The brothers’ camaraderie has remained a constant. Luis laughs, “I like to tell people that we are like the three musketeers, with bows instead of swords.” And just like the three musketeers, they welcomed a fourth member into their ranks: Humberto Flores Gutiérrez, a friend since childhood, in 2011. Like the brothers, his pursuit of advanced musical training took him abroad—to Italy—but he too felt the magnetic pull of creative collaboration. After years of accompanying the brothers on the guitar and Veracruzan jarana, he has evolved into a full-fledged creative partner, contributing his own original composition and arrangements to their latest album.

The brothers considered naming the album after the track “Hombres de Arcilla,” a powerful, haunting song punctuated by restless strings and impassioned vocals. It’s just one facet of a larger project by Alberto, also a visual artist and sculptor, to commemorate students from a rural teachers' college in Ayotzinapa, Mexico, who disappeared after being attacked by police in 2014. Moved by meeting the father of one of the missing students, Alberto sculpted 43 clay faces—one for each of the vanished—and wrote this song. 

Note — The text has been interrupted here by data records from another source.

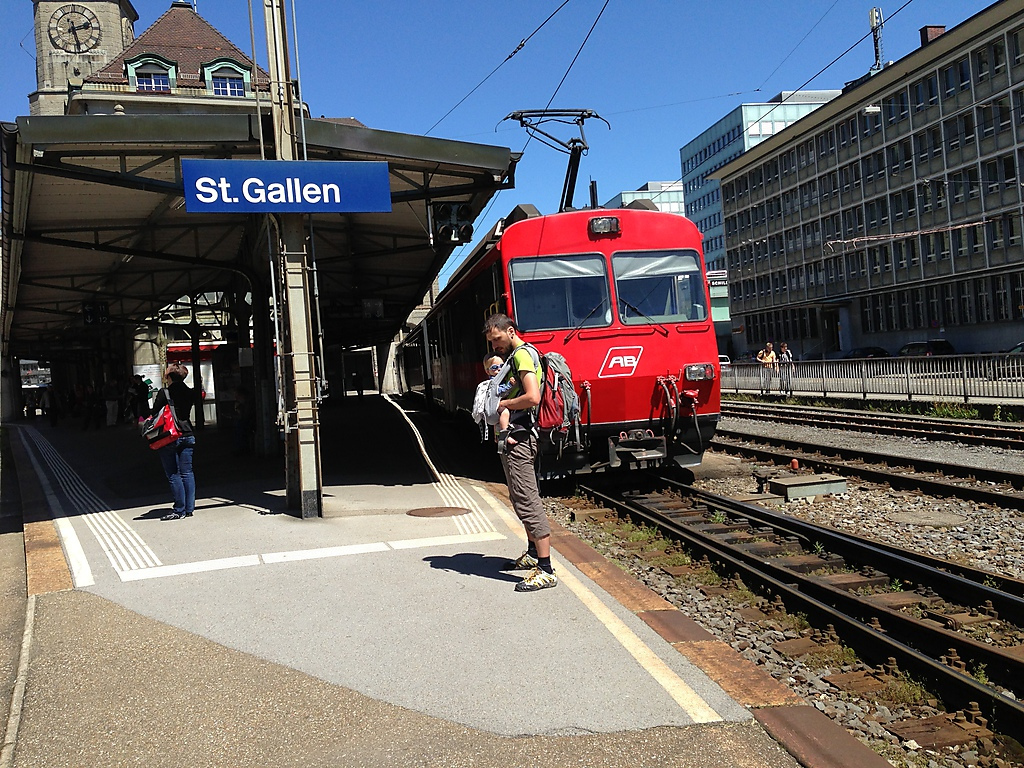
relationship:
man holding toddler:
[484, 316, 557, 593] [474, 351, 523, 447]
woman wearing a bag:
[135, 357, 196, 520] [135, 406, 186, 453]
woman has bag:
[135, 357, 196, 520] [135, 406, 186, 453]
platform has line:
[389, 542, 706, 735] [572, 587, 706, 734]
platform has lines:
[389, 578, 663, 734] [186, 528, 409, 574]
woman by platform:
[135, 357, 196, 520] [135, 349, 483, 704]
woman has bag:
[136, 357, 198, 481] [136, 400, 178, 452]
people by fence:
[751, 330, 802, 389] [790, 354, 930, 402]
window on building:
[969, 38, 1005, 68] [675, 14, 1015, 368]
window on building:
[122, 52, 177, 87] [19, 3, 302, 125]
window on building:
[199, 58, 264, 109] [35, 1, 264, 109]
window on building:
[994, 202, 1020, 251] [704, 65, 1019, 344]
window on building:
[963, 216, 986, 252] [669, 71, 1021, 329]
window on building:
[882, 229, 915, 274] [675, 14, 1015, 368]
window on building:
[897, 222, 926, 265] [669, 71, 1021, 329]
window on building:
[776, 215, 809, 253] [694, 95, 1017, 368]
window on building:
[827, 204, 847, 231] [694, 95, 1017, 368]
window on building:
[862, 191, 895, 230] [675, 58, 983, 333]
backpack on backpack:
[541, 351, 579, 441] [540, 351, 578, 441]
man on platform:
[468, 315, 575, 591] [12, 393, 745, 763]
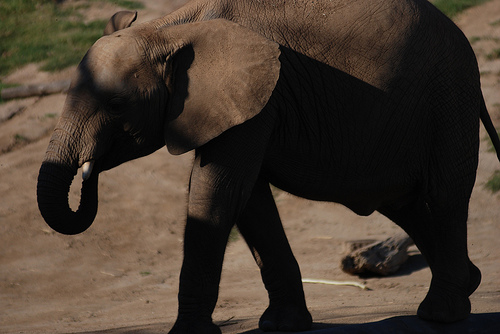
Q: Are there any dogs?
A: No, there are no dogs.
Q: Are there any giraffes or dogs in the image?
A: No, there are no dogs or giraffes.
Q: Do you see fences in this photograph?
A: No, there are no fences.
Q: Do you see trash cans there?
A: No, there are no trash cans.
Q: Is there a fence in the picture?
A: No, there are no fences.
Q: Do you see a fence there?
A: No, there are no fences.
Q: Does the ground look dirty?
A: Yes, the ground is dirty.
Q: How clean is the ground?
A: The ground is dirty.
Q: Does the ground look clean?
A: No, the ground is dirty.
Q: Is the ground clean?
A: No, the ground is dirty.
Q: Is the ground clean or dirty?
A: The ground is dirty.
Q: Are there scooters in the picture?
A: No, there are no scooters.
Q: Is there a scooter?
A: No, there are no scooters.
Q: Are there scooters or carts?
A: No, there are no scooters or carts.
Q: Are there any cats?
A: No, there are no cats.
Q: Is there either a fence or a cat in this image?
A: No, there are no fences or cats.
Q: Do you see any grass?
A: Yes, there is grass.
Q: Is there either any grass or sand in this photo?
A: Yes, there is grass.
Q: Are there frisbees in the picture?
A: No, there are no frisbees.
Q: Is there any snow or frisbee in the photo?
A: No, there are no frisbees or snow.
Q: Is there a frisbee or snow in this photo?
A: No, there are no frisbees or snow.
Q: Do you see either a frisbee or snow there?
A: No, there are no frisbees or snow.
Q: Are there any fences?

They settled on “Somos” as the album’s title track, and its combination of scintillating music and thoughtful lyrics encapsulates the ensemble’s current sound. The uplifting, pop-tinged violin melody is charged with optimism and joy, while Luis’s lyrics plead for expanding the notion of who “we are” beyond our own family, city, and nation, until it encompasses the entire human race. This is the wisdom the brothers absorbed on their fairy-tale journey: Stay true to your voice, while opening your heart to the world.